Cape Town - South African monetary policy may remain favourable to the economy and inflation expectations are still "anchored well within" the central bank's target range, chief economist Monde Mnyande said on Thursday.
"I think there is a possibility of monetary policy
remaining, together with other things, favourable to the South African economy.
That is the answer," he said.
Annual headline inflation quickened to 4.6% in May from 4.2% in April, coming in above market expectations but well within the Reserve Bank's 3% to 6% target band.
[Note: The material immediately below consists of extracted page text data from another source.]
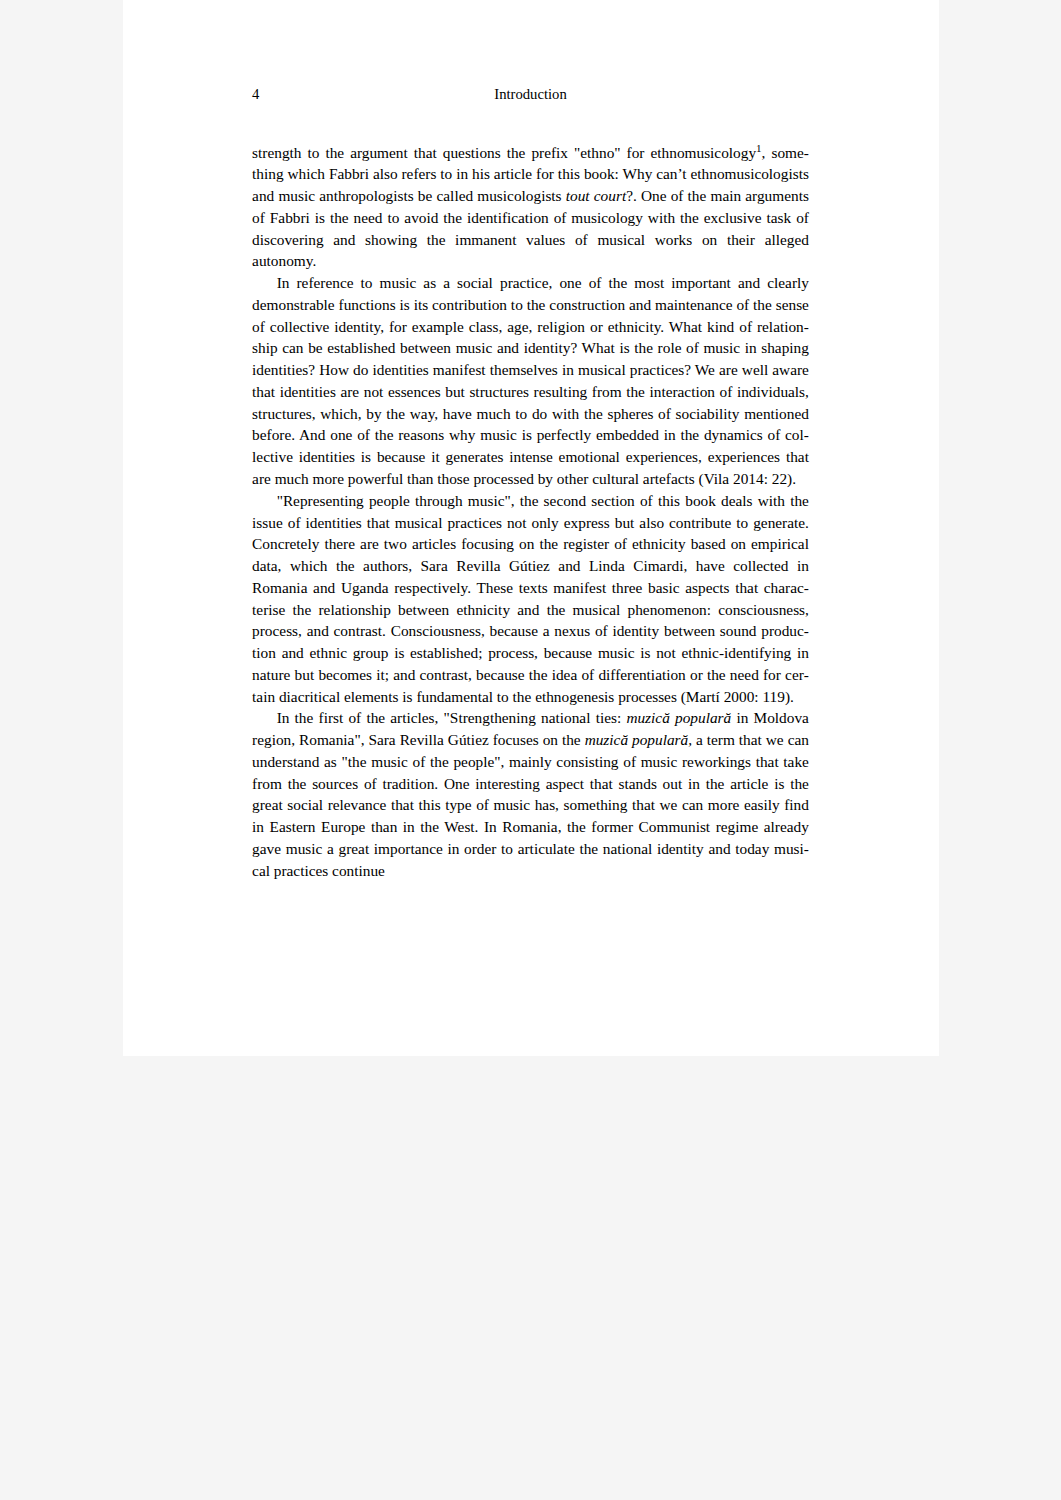4
Introduction
strength to the argument that questions the prefix "ethno" for ethnomusicology1, something which Fabbri also refers to in his article for this book: Why can’t ethnomusicologists and music anthropologists be called musicologists tout court?. One of the main arguments of Fabbri is the need to avoid the identification of musicology with the exclusive task of discovering and showing the immanent values of musical works on their alleged autonomy.
In reference to music as a social practice, one of the most important and clearly demonstrable functions is its contribution to the construction and maintenance of the sense of collective identity, for example class, age, religion or ethnicity. What kind of relationship can be established between music and identity? What is the role of music in shaping identities? How do identities manifest themselves in musical practices? We are well aware that identities are not essences but structures resulting from the interaction of individuals, structures, which, by the way, have much to do with the spheres of sociability mentioned before. And one of the reasons why music is perfectly embedded in the dynamics of collective identities is because it generates intense emotional experiences, experiences that are much more powerful than those processed by other cultural artefacts (Vila 2014: 22).
"Representing people through music", the second section of this book deals with the issue of identities that musical practices not only express but also contribute to generate. Concretely there are two articles focusing on the register of ethnicity based on empirical data, which the authors, Sara Revilla Gútiez and Linda Cimardi, have collected in Romania and Uganda respectively. These texts manifest three basic aspects that characterise the relationship between ethnicity and the musical phenomenon: consciousness, process, and contrast. Consciousness, because a nexus of identity between sound production and ethnic group is established; process, because music is not ethnic-identifying in nature but becomes it; and contrast, because the idea of differentiation or the need for certain diacritical elements is fundamental to the ethnogenesis processes (Martí 2000: 119).
In the first of the articles, "Strengthening national ties: muzică populară in Moldova region, Romania", Sara Revilla Gútiez focuses on the muzică populară, a term that we can understand as "the music of the people", mainly consisting of music reworkings that take from the sources of tradition. One interesting aspect that stands out in the article is the great social relevance that this type of music has, something that we can more easily find in Eastern Europe than in the West. In Romania, the former Communist regime already gave music a great importance in order to articulate the national identity and today musical practices continue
"If you want to know the answer of the MPC (Monetary
Policy Committee) coming forward, definitely the inflation expectations remain
anchored well within the target range," Mnyande said at a presentation on
long-term monetary policy.
However, the bank expects inflation to briefly breach the
target to peak at 6.3% in the first quarter of 2012, mainly due to higher oil,
food and administered prices.
It has kept the repo rate steady at 5.5% at its previous
three policy setting meetings this year, after a 650 basis-point cutting cycle
in the two years to December 2010.
Analysts expect the bank to hike rates but are divided on
the timing. Some see a rise in the fourth quarter of this year, while others see
the MPC holding off until next year.
Mnyande said on Tuesday the central bank would not raise
rates solely on the back of higher oil and food prices, and would take into consideration
all prices in the CPI basket.
Inflation has stayed within the target since February 2010.